Habeck earlier this month led a group of executives from firms including BASF, Deutsche Bank AG, Commerzbank AG and RWE AG to Qatar and the United Arab Emirates to secure shipments of liquefied natural gas.
However, the moves cannot provide the immediate relief, and signs are building that the war could cause lasting economic pain to Germany’s export-driven manufacturers that have for years been riding high on demand from China and efficient supply chains.
German Minister of Finance Christian Lindner has warned that Germany is in danger of stagflation, when high inflation persists alongside an economic slowdown.
A range of gauges have turned gloomy in a country that depends on its manufacturing sector to keep humming along.

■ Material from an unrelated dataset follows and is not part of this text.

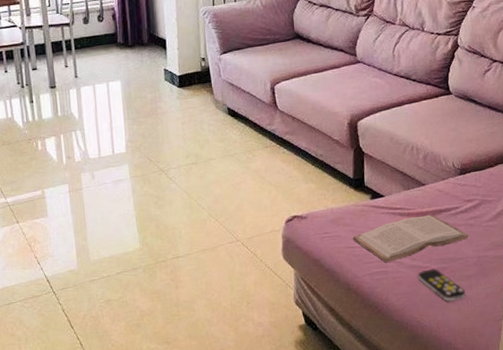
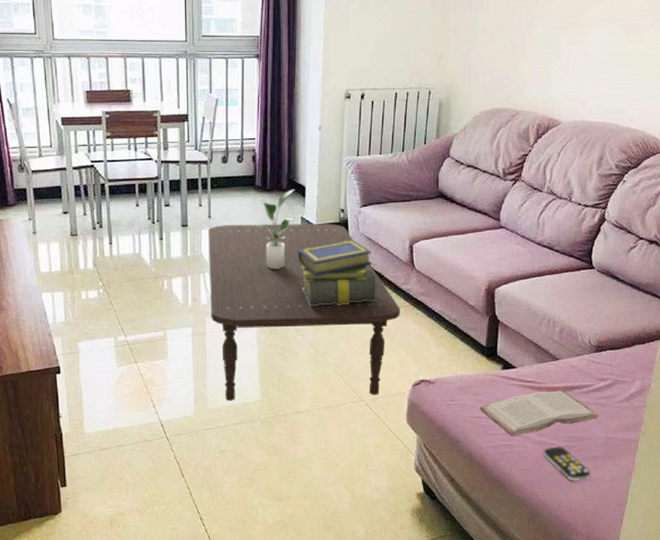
coffee table: none [76,73,268,253] -> present [208,224,400,402]
potted plant: none [120,43,160,122] -> present [255,189,297,270]
stack of books: none [163,86,244,155] -> present [297,240,377,307]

Goods production accounts for about 22 percent of Germany’s economic activity, compared with 11 percent in France.
The Kiel Institute for the World Economy cut its growth outlook for Germany by nearly half to 2.1 percent this year, as shock waves from the war offset resurging post-pandemeic demand alongside inflation accelerating to 5.8 percent, the highest level since the country’s 1990 reunification.
An index of German manufacturing sank further this month, and a key business climate survey fell by a record.
“With skyrocketing prices for energy and commodities, our main business right now is survival and the preservation of jobs, and no longer making profit,” said Ralf Stoffels, head of BIW Isolierstoffe GmbH, a medium-sized silicon producer in Germany’s former industrial heartland of North Rhine Westphalia.
Stoffels is not alone.
A survey of 3,700 companies by business lobby DIHK showed that 78 percent of respondents said the war was hurting their business, and more than half reported rising prices or disrupted supply chains.
“What hurts us most are electricity prices,” said Simon Eickholt, managing director of Kern Microtechnik GmbH, which makes precision milling machines.
The firm’s energy costs have nearly doubled, he said.
Supply chain disruptions and raw material costs are also weighing on Kern, which has about 40 million euros (US$43.9 million) in annual sales.
The company’s mechanical engineering business receives several notices each week of longer delivery times and price increases of as much as 15 percent, Eickholt said.
Steffen Auer, managing director of steel trader Schwarzwald Eisenhandel GmbH & Co KG, said prices “are completely crazy,” after the price of sheet metal nearly doubled within a week, forcing the firm to raise prices almost daily.
“Some of our customers can’t pay those prices,” Auer said.
Russia supplies about two-thirds of Germany’s natural gas, half of its coal and about one-third of its oil.
The biggest worry for German businesses is a possible shutdown of Russian energy supplies — either by the Kremlin or the EU.
Habeck on Friday underscored Germany’s predicament.
“Even if we become less dependent on Russian imports, it is too early for an energy embargo at this point in time,” Habeck said. “The economic and social consequences would still be too serious.”